→ WHAT THIS TASK INVOLVES:
Please count the lines in the records below that contain the word "chart" and give only that number.

→ AVAILABLE DATA:
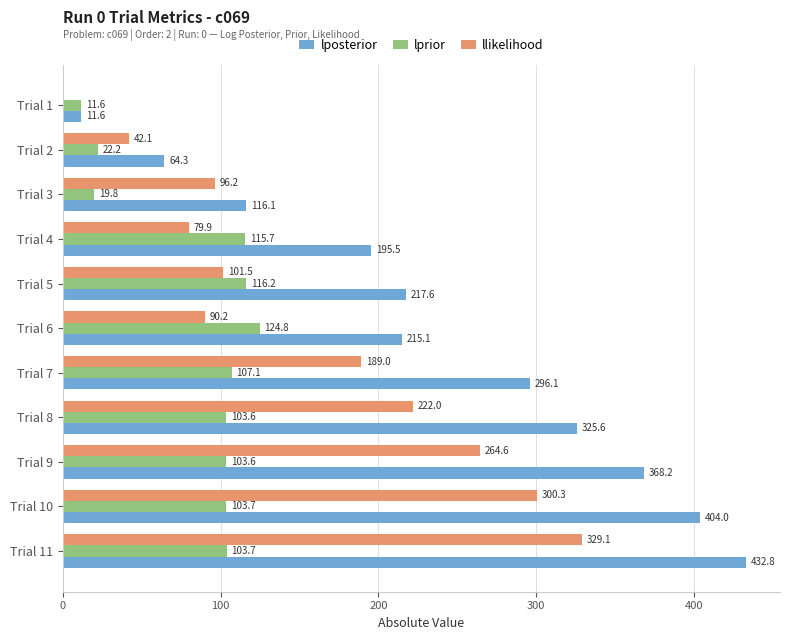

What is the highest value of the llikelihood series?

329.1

* * *

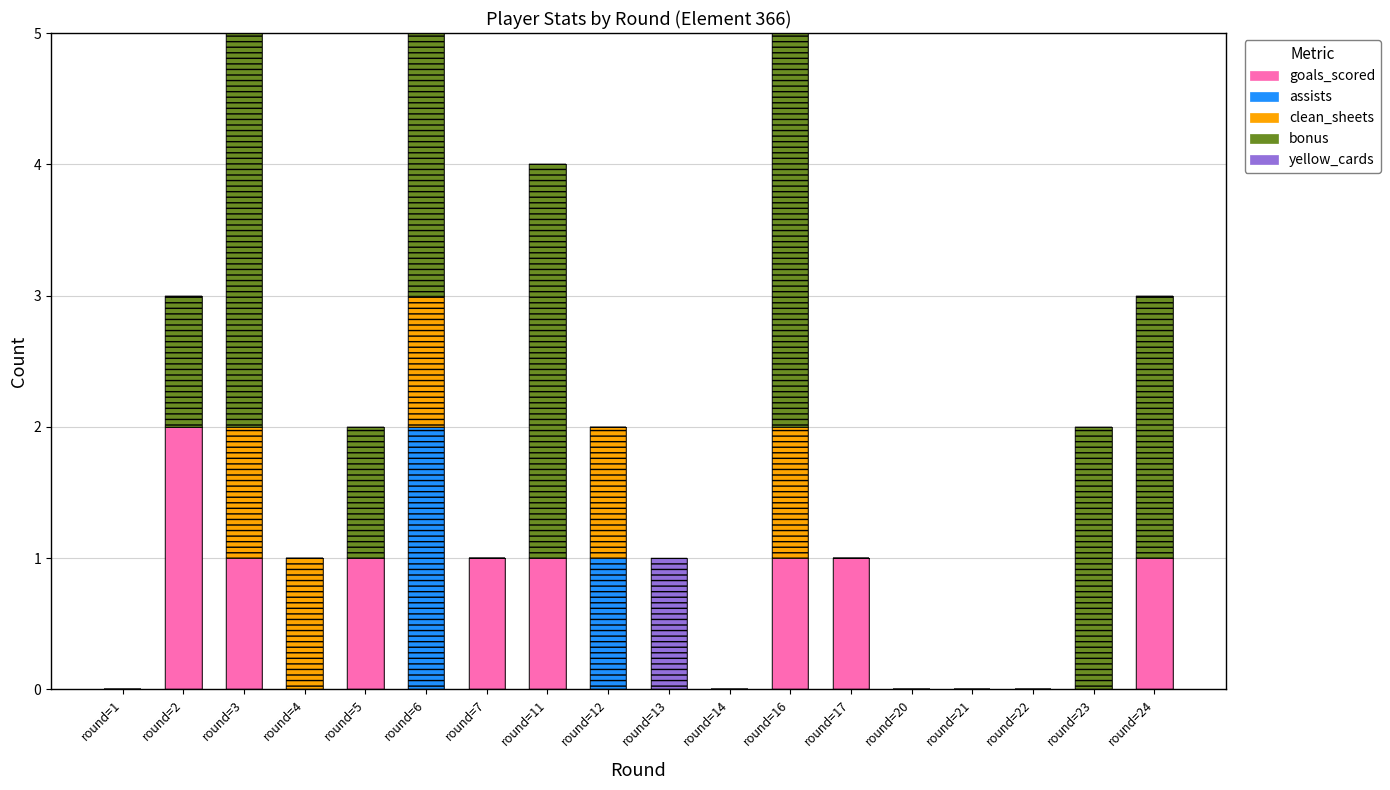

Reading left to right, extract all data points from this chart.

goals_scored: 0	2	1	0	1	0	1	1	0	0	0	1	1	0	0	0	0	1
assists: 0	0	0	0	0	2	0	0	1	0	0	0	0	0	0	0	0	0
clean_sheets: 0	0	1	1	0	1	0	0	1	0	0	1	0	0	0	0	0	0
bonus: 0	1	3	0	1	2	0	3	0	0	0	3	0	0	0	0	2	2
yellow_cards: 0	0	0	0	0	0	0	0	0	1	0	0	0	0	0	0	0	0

→ WRITTEN RESPONSE:
1